WORK REQUEST:
In the entries below, how many lines contain the string "image"? Give only the number.

MATERIAL FOR THE TASK:
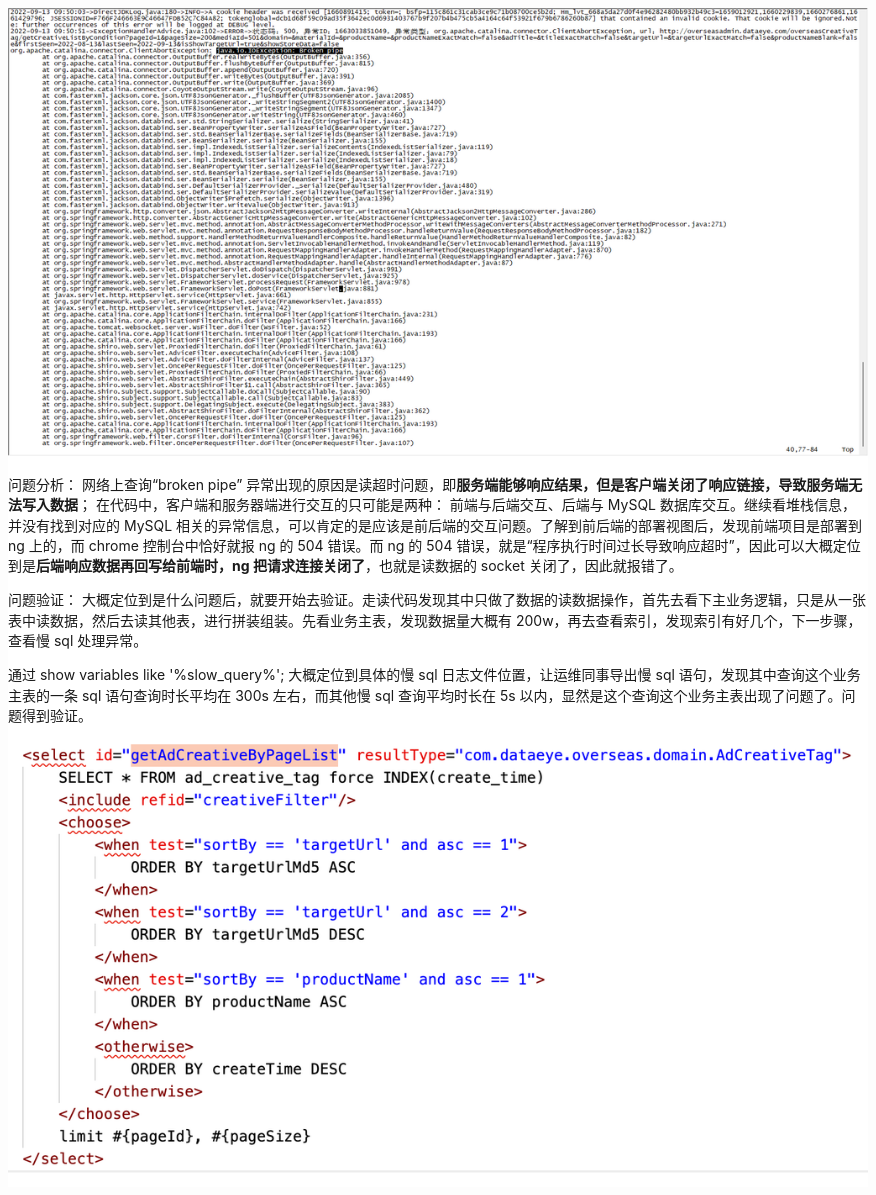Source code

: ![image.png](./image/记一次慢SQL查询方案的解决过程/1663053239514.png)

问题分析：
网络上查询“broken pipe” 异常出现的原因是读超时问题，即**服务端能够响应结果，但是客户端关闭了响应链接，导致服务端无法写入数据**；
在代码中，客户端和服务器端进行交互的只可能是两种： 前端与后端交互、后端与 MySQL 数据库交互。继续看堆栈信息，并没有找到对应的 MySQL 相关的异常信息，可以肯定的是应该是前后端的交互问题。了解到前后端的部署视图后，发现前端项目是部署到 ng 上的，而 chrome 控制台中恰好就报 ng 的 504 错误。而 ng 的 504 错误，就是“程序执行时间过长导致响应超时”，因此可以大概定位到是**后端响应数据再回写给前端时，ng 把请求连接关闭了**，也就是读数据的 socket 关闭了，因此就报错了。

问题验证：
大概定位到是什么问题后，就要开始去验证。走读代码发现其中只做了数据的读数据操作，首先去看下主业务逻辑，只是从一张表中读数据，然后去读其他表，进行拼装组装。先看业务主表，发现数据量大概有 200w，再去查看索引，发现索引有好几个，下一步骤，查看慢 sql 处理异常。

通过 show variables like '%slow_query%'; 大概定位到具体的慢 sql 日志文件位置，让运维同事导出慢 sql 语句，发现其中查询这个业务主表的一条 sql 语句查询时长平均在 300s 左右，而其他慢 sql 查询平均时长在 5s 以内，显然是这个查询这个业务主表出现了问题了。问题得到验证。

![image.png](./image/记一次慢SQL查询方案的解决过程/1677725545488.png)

---

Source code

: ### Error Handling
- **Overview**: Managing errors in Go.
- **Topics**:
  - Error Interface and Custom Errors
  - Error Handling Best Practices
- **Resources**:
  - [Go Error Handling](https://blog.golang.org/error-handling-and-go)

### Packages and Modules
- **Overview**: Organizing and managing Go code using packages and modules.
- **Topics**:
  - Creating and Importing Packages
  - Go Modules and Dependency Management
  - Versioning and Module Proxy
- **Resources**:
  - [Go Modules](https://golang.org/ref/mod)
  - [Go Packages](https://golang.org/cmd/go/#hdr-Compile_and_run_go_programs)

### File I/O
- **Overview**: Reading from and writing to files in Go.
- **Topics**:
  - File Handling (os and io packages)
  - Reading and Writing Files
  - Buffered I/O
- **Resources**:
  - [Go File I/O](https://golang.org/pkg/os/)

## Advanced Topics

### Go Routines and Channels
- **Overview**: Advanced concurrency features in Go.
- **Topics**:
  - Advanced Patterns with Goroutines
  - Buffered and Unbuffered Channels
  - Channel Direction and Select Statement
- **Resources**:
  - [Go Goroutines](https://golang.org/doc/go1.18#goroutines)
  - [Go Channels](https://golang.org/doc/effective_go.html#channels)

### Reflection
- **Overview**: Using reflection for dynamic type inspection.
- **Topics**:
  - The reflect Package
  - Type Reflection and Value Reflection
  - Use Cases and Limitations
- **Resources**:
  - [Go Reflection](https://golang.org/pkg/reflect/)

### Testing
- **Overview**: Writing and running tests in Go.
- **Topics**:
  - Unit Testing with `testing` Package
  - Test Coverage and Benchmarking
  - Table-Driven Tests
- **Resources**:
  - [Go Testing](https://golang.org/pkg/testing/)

OUTPUT BELOW:
2